Grand retour de l’inflation : rappels élémentaires à l’usage des politiciens

 Par Jean-Yves Naudet.

En cette rentrée, l’un des sujets économiques majeurs est le retour de l’inflation.

Il faut dire qu’on l’avait bien oubliée. Depuis des années en France, nous étions autour de 1 % par an de hausse des prix ; il faut remonter aux années antérieures à 1984 pour trouver des chiffres comparables à ceux d’aujourd’hui, supérieurs à 5 % ! Cela fait presque 40 ans, ce qui fait qu’une personne de moins de 50 ans n’a pratiquement jamais connu l’inflation. D’où la stupéfaction de beaucoup, quand ils voient ce qui se passe aujourd’hui. Il faut avoir plus de 50 ans pour savoir ce qu’est une inflation à deux chiffres ou des taux d’intérêt supérieurs à 10 %. Et les premiers surpris semblent être les hommes politiques… alors que ce sont eux, avec les banques centrales, qui ont créé cette inflation. Il faut donc rappeler à tous et surtout aux politiciens quelques élements basiques.

Deux questions majeures se posent à propos de l’inflation : est-ce un mal et d’où vient-elle ?

*DONNÉES RECUEILLIES*.
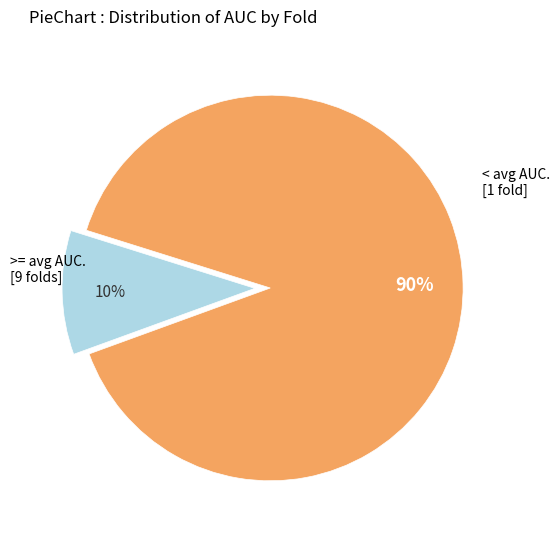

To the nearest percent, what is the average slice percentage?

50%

*SÉRIE D'EXERCICES*.
1) D'après le texte sur le retour de l'inflation, autour de quel taux annuel la hausse des prix se situait-elle en France depuis des années ?
2) Poursuivez le texte sur le retour de l'inflation à partir de sa dernière phrase.

*RÉSULTATS PAR CONSIGNE*.
1) Autour de 1 % par an.

2)
 

L’inflation est toujours un mal

L’inflation, c’est la hausse du niveau général des prix, c’est-à-dire de la moyenne des prix.

C’est toujours un mal économique et social. Elle mine le pouvoir d’achat dès lors que les prix augmentent plus vite que les revenus. Elle constitue une sorte d’impôt, non voté par le Parlement, puisqu’elle entraîne un prélèvement sur les encaisses monétaires. Celui qui a 1000 euros, en espèces ou en banque, confronté à une inflation de 10 %, a perdu 10 % de la valeur de cette somme en un an : en termes de pouvoir d’achat, c’est comme s’il ne lui restait que 900 euros. Presque tout le monde est perdant, surtout ceux qui ne peuvent faire évoluer aussi vite leurs revenus.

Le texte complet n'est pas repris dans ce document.